* _INPUT_
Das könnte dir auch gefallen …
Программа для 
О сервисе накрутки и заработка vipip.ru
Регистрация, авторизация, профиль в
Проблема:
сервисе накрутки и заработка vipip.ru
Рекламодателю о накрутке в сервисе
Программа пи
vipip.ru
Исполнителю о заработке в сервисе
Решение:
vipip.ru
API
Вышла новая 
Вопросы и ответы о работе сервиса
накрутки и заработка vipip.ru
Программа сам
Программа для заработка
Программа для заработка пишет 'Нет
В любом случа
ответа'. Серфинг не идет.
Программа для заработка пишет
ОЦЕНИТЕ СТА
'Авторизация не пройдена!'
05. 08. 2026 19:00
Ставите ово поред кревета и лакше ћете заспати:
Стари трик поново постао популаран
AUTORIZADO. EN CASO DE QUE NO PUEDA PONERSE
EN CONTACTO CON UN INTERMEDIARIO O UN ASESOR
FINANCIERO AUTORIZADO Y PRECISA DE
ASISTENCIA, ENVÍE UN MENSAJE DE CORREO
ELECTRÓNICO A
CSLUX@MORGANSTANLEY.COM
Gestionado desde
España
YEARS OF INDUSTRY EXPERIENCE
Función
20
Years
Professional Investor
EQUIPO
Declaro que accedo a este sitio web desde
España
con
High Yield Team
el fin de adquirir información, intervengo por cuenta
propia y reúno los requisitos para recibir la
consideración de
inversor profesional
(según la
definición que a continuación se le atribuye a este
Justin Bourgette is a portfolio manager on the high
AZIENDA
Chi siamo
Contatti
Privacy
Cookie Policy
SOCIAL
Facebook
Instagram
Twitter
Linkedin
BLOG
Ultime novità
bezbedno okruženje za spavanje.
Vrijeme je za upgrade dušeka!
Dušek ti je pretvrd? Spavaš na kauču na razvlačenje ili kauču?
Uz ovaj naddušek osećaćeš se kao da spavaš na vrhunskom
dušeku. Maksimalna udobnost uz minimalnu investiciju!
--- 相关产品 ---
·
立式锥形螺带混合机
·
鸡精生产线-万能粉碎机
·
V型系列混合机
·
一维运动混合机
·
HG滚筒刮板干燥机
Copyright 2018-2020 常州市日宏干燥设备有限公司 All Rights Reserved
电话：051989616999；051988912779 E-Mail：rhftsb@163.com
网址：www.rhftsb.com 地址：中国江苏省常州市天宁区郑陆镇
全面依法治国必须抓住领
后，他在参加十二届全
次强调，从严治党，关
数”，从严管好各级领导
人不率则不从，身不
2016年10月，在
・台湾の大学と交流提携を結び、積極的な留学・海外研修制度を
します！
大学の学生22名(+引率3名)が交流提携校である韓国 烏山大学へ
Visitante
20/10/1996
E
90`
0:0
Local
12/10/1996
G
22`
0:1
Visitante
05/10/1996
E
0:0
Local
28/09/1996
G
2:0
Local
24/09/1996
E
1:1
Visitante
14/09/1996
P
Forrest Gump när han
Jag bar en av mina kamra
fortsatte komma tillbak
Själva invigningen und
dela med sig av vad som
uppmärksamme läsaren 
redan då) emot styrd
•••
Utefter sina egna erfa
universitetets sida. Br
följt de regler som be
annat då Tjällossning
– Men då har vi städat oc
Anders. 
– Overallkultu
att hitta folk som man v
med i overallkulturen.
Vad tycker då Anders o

* _PROBLEM STATEMENT_
Look above for the line with "YEARS OF INDUSTRY EXPERIENCE" and the line with "Dušek ti je". Write out those two lines and all the lines between them, exactly, and no others.

* _THE ANSWER_
YEARS OF INDUSTRY EXPERIENCE
Función
20
Years
Professional Investor
EQUIPO
Declaro que accedo a este sitio web desde
España
con
High Yield Team
el fin de adquirir información, intervengo por cuenta
propia y reúno los requisitos para recibir la
consideración de
inversor profesional
(según la
definición que a continuación se le atribuye a este
Justin Bourgette is a portfolio manager on the high
AZIENDA
Chi siamo
Contatti
Privacy
Cookie Policy
SOCIAL
Facebook
Instagram
Twitter
Linkedin
BLOG
Ultime novità
bezbedno okruženje za spavanje.
Vrijeme je za upgrade dušeka!
Dušek ti je pretvrd? Spavaš na kauču na razvlačenje ili kauču?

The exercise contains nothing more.